Behold the mind of the liberal politician — in this case of U.S. Senator Chuck Schumer (D-N.Y.). How well does it work? You be the judge after reading the following except from an uncritical AP wire release picked up by the New York Post:
Sen. Charles Schumer is calling on the cruise ship industry to adopt a ‘bill of rights’ to guarantee passengers certain protections while aboard their ships.
The New York Democrat says Sunday he’ll be asking industry leaders to voluntarily adopt the guidelines which include guarantees that ships have sanitary conditions, back-up power, medical staff and other standard procedures.
Schumer’s plan would also include the right to a full refund if a trip is abruptly canceled due to mechanical problems. [Emphasis added]
The bill is certainly timely. As AP notes, there have been three mishaps involving U.S. passengers aboard cruise ships in the past two months. The most recent was on Thursday when the ironically named Carnival Dream experienced lapses in elevator service and overflowing toilets.
So how would Schumer’s bill of rights have helped? It wouldn’t. It is hard to see how a “guarantee of sanitary conditions” would have prevented the plumbing aboard the ship from spewing out “human waste,” as some passengers complained was the case.

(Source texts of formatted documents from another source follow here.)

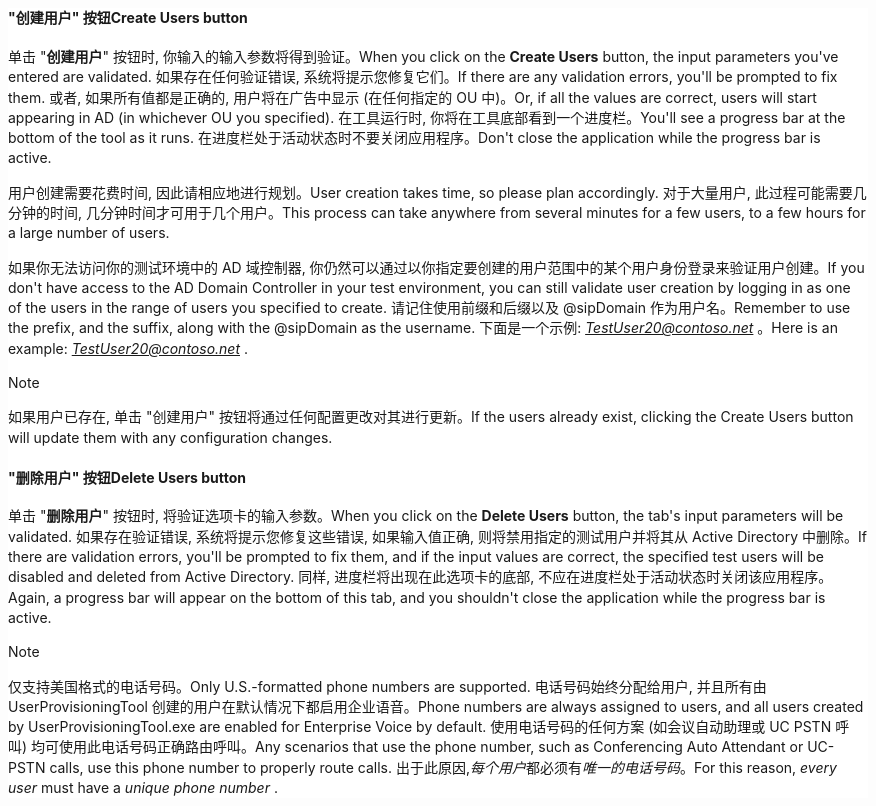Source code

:#### <a name="create-users-button"></a><span data-ttu-id="6f03e-148">"创建用户" 按钮</span><span class="sxs-lookup"><span data-stu-id="6f03e-148">Create Users button</span></span>

<span data-ttu-id="6f03e-149">单击 "**创建用户**" 按钮时, 你输入的输入参数将得到验证。</span><span class="sxs-lookup"><span data-stu-id="6f03e-149">When you click on the **Create Users** button, the input parameters you've entered are validated.</span></span> <span data-ttu-id="6f03e-150">如果存在任何验证错误, 系统将提示您修复它们。</span><span class="sxs-lookup"><span data-stu-id="6f03e-150">If there are any validation errors, you'll be prompted to fix them.</span></span> <span data-ttu-id="6f03e-151">或者, 如果所有值都是正确的, 用户将在广告中显示 (在任何指定的 OU 中)。</span><span class="sxs-lookup"><span data-stu-id="6f03e-151">Or, if all the values are correct, users will start appearing in AD (in whichever OU you specified).</span></span> <span data-ttu-id="6f03e-152">在工具运行时, 你将在工具底部看到一个进度栏。</span><span class="sxs-lookup"><span data-stu-id="6f03e-152">You'll see a progress bar at the bottom of the tool as it runs.</span></span> <span data-ttu-id="6f03e-153">在进度栏处于活动状态时不要关闭应用程序。</span><span class="sxs-lookup"><span data-stu-id="6f03e-153">Don't close the application while the progress bar is active.</span></span>
  
<span data-ttu-id="6f03e-154">用户创建需要花费时间, 因此请相应地进行规划。</span><span class="sxs-lookup"><span data-stu-id="6f03e-154">User creation takes time, so please plan accordingly.</span></span> <span data-ttu-id="6f03e-155">对于大量用户, 此过程可能需要几分钟的时间, 几分钟时间才可用于几个用户。</span><span class="sxs-lookup"><span data-stu-id="6f03e-155">This process can take anywhere from several minutes for a few users, to a few hours for a large number of users.</span></span>
  
<span data-ttu-id="6f03e-156">如果你无法访问你的测试环境中的 AD 域控制器, 你仍然可以通过以你指定要创建的用户范围中的某个用户身份登录来验证用户创建。</span><span class="sxs-lookup"><span data-stu-id="6f03e-156">If you don't have access to the AD Domain Controller in your test environment, you can still validate user creation by logging in as one of the users in the range of users you specified to create.</span></span> <span data-ttu-id="6f03e-157">请记住使用前缀和后缀以及 @sipDomain 作为用户名。</span><span class="sxs-lookup"><span data-stu-id="6f03e-157">Remember to use the prefix, and the suffix, along with the @sipDomain as the username.</span></span> <span data-ttu-id="6f03e-158">下面是一个示例: <em>TestUser20@contoso.net</em> 。</span><span class="sxs-lookup"><span data-stu-id="6f03e-158">Here is an example:  <em>TestUser20@contoso.net</em>  .</span></span>
  
> [!NOTE]
> <span data-ttu-id="6f03e-159">如果用户已存在, 单击 "创建用户" 按钮将通过任何配置更改对其进行更新。</span><span class="sxs-lookup"><span data-stu-id="6f03e-159">If the users already exist, clicking the Create Users button will update them with any configuration changes.</span></span> 
  
#### <a name="delete-users-button"></a><span data-ttu-id="6f03e-160">"删除用户" 按钮</span><span class="sxs-lookup"><span data-stu-id="6f03e-160">Delete Users button</span></span>

<span data-ttu-id="6f03e-161">单击 "**删除用户**" 按钮时, 将验证选项卡的输入参数。</span><span class="sxs-lookup"><span data-stu-id="6f03e-161">When you click on the **Delete Users** button, the tab's input parameters will be validated.</span></span> <span data-ttu-id="6f03e-162">如果存在验证错误, 系统将提示您修复这些错误, 如果输入值正确, 则将禁用指定的测试用户并将其从 Active Directory 中删除。</span><span class="sxs-lookup"><span data-stu-id="6f03e-162">If there are validation errors, you'll be prompted to fix them, and if the input values are correct, the specified test users will be disabled and deleted from Active Directory.</span></span> <span data-ttu-id="6f03e-163">同样, 进度栏将出现在此选项卡的底部, 不应在进度栏处于活动状态时关闭该应用程序。</span><span class="sxs-lookup"><span data-stu-id="6f03e-163">Again, a progress bar will appear on the bottom of this tab, and you shouldn't close the application while the progress bar is active.</span></span>
  
> [!NOTE]
> <span data-ttu-id="6f03e-164">仅支持美国格式的电话号码。</span><span class="sxs-lookup"><span data-stu-id="6f03e-164">Only U.S.-formatted phone numbers are supported.</span></span> <span data-ttu-id="6f03e-165">电话号码始终分配给用户, 并且所有由 UserProvisioningTool 创建的用户在默认情况下都启用企业语音。</span><span class="sxs-lookup"><span data-stu-id="6f03e-165">Phone numbers are always assigned to users, and all users created by UserProvisioningTool.exe are enabled for Enterprise Voice by default.</span></span> <span data-ttu-id="6f03e-166">使用电话号码的任何方案 (如会议自动助理或 UC PSTN 呼叫) 均可使用此电话号码正确路由呼叫。</span><span class="sxs-lookup"><span data-stu-id="6f03e-166">Any scenarios that use the phone number, such as Conferencing Auto Attendant or UC-PSTN calls, use this phone number to properly route calls.</span></span> <span data-ttu-id="6f03e-167">出于此原因,*每个用户*都必须有*唯一的电话号码*。</span><span class="sxs-lookup"><span data-stu-id="6f03e-167">For this reason,  *every user*  must have a *unique phone number*  .</span></span>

The “guarantee of backup power” would have been useless as well insofar as, according to ABC News, the Dream suffered “a malfunction to its backup generator.” Maybe the bill of rights could be amended to require cruise ships to have backups to their backup systems, and backups to those, and so on ad infinitum.
But what about the “guarantee of medical staff”? It’s a great idea, but it’s again ludicrous that Chuck Schumer thinks no one thought of it before. Each year, the American College of Emergency Physicians updates its “Health Care Guidelines for Cruise Ship Medical Facilities,” which have been in existence practically forever. So rigorously are these guidelines followed by the cruise industry that in the rare event the chief medical officer aboard a ship becomes incapacitated at sea, the ship will radio for the nearest vessel, which will then “shadow” it until it can reach port.
Even Schumer’s insistence that passengers are entitled to a “full refund if a trip is abruptly canceled due to mechanical problems” is already SOP for the major cruise lines. Being in business in the private sector — something that Schumer has never been — these companies understand the power of bad publicity and take every precaution to make sure they keep customers satisfied.